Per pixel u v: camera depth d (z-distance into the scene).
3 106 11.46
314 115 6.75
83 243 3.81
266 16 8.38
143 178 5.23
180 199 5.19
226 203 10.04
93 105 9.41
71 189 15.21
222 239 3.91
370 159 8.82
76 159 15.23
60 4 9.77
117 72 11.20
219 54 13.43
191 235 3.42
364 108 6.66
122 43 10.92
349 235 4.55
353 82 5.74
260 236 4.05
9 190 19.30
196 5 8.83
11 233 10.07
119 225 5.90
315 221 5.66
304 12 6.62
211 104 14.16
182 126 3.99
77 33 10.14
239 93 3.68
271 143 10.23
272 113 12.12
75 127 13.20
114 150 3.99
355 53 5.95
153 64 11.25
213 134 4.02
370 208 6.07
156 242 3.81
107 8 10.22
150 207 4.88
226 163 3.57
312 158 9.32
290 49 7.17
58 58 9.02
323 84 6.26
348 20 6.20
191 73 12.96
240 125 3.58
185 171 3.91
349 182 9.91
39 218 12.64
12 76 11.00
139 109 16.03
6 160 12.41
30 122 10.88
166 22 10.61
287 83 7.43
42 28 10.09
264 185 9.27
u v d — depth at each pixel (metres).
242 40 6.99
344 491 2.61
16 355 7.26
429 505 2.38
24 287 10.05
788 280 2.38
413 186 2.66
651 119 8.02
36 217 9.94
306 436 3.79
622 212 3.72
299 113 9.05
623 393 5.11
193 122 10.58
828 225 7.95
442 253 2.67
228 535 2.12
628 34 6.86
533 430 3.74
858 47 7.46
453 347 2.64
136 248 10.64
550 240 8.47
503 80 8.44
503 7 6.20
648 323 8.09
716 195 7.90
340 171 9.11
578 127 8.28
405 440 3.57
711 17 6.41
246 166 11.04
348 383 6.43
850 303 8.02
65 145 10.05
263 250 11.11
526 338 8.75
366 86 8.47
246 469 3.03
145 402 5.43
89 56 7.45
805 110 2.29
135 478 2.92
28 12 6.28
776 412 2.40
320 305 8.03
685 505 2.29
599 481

> [REQUIRED ACTION]: Check every line of the data, and copy the ones that contain "pixel".

> [EXERCISE RESULT]:
Per pixel u v: camera depth d (z-distance into the scene).
u v d — depth at each pixel (metres).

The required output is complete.